Can we treat pollen from a diploid and then add the treated pollen to a tetraploid mother to get tetraploid seedlings?
Title: Heterofertilization exhibited by trifluralin-induced bicellular pollen on diploid and tetraploid maize crosses
Author: Kato A
Author affiliation: Univ Missouri, 117 Tucker Hall, Columbia, MO 65211 USA
Published in: GENOME, volumn 44, pages 1114-1121, (2001).
Abstract: “The heterofertilization rates and fertility of trifluralin-induced bicellular pollen were investigated in maize (Zea mays L.). A diploid inbred line, Oh43 (r1/r1), and a tetraploid line, Q28-1 (r1/r1/r1/r1), were pollinated with a trifluralin treated diploid stock heterozygous for R1-scm2. The gene R1-scm2 conditions purple pigmentation in both the embryo and the aleurone layer. Heterofertilized kernels were detected as discordant kernels, i.e., yellow kernel with purple embryo or purple kernel with white embryo. The diploid-diploid crosses treated with 0.2-0.3% Trefanocide solution (0.09-0.13% trifluralin) resulted in incidences of discordant kernels (3.7-4.8%) that were significantly higher than the control (2.3%). Most of the seedlings (86%) of the discordant kernels in the 0.3% treatment were triploids or triploid-class aneuploids. In tetraploid-diploid crosses, trifluralin treatments increased the number of plump kernels on the tetraploid ears. In the 0.3% treatment, 5.2% of ovaries produced plump kernels on the ears and most of the seedlings (92%) were tetraploids or tetraploid-class aneuploids, whereas in the control, only 1.5% ovaries produced plump kernels and most of the seedlings (98%) were triploids or triploid-class aneuploids. A high rate of discordance was observed among the plump kernels both in the treated plots (36.1-48.0%) and in the control (33.3%). Consequently, almost all of the plump kernels from the tetraploid-diploid crosses were considered to be the results of heterofertilization.”

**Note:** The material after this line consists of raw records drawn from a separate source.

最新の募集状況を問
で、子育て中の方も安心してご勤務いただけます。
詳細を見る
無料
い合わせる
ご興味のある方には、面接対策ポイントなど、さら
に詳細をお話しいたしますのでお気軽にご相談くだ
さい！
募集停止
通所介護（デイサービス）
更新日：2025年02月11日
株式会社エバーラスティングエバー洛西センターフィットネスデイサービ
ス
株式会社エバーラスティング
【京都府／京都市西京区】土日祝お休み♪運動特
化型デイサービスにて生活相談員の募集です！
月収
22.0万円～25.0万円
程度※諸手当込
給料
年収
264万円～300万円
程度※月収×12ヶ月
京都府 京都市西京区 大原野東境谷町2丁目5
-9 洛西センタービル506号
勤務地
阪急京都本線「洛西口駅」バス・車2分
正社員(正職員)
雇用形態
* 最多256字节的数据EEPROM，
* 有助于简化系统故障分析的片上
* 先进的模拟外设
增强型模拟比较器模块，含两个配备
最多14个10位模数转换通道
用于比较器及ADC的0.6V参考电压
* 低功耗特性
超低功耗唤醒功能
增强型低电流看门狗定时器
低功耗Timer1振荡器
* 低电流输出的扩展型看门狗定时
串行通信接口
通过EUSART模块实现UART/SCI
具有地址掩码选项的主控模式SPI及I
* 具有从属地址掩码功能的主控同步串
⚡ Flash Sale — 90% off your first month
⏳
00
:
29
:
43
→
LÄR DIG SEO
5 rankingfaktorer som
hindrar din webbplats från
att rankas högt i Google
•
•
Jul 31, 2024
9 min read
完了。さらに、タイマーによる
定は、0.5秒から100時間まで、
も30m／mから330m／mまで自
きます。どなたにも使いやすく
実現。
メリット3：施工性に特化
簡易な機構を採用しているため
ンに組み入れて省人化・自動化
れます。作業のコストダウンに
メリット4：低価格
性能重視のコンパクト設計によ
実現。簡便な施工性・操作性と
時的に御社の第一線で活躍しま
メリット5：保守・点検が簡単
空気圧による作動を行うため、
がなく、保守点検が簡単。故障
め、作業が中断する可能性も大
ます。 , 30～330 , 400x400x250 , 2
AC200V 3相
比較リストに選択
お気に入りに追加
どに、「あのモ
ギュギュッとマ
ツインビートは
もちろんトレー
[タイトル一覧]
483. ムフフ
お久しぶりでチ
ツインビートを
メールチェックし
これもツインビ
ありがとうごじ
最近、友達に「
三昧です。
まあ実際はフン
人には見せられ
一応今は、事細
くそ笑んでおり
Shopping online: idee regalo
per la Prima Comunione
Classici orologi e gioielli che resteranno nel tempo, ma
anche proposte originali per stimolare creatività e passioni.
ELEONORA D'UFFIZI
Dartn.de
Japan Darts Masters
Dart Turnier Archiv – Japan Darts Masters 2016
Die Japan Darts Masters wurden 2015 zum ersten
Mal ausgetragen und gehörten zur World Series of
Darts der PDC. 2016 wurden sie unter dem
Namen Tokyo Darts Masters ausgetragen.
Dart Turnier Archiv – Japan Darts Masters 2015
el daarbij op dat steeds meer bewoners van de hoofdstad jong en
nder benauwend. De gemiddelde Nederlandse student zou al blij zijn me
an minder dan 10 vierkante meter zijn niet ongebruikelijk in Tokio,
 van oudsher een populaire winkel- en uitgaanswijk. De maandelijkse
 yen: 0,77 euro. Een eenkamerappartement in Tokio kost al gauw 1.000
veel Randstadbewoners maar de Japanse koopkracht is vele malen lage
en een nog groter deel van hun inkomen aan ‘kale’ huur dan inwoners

Title: Induction of bicellular pollen by trifluralin treatment and occurrence of triploids and aneuploids after fertilization in maize.
Author: Kato, Akio
Author Address: University of Missouri, 309 Tucker Hall, Columbia, MO, 65211-7020, USA.
Published in: Genome, volumn 42, pages 154-157, (1999).

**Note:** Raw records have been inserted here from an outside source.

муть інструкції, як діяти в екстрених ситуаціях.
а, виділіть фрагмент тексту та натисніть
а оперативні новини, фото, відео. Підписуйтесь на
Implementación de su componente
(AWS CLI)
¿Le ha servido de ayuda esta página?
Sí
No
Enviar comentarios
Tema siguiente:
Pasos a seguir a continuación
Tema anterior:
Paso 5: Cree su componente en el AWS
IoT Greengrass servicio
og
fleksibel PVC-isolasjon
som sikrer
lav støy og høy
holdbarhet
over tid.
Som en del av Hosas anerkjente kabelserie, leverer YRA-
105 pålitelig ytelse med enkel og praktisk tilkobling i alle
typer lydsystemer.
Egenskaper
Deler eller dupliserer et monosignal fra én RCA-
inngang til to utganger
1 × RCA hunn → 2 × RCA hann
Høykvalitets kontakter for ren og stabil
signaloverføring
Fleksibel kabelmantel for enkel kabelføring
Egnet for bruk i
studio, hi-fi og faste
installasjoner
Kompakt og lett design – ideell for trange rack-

Abstract: “By spraying tassels of maize (Zea mays L.) with a trifluralin solution before flowering, viable bicellular pollen grains (with one vegetative nucleus and one mitotically arrested diploid generative cell) were produced. Fertilization between a central cell (2n) of diploid plants and the mitotically arrested generative cell (2n) of the bicellular pollen induced by trifluralin treatment was detected by the presence of shriveled kernels on pollinated ears. A covered method (tassels covered with aluminum foil for 24 h after spraying) and a non-covered method were compared, and the non-covered treatment with 0.2-0.4% trefanocide solutions was the most effective treatment in producing viable bicellular pollen. About 40-50% of the kernels were shriveled on pollinated ears from the treatments. Chromosome counts on seedlings obtained from 0.3% non-covered treatment revealed 24% were triploid and 4% were aneuploid (2n = 19, 21, and 22).”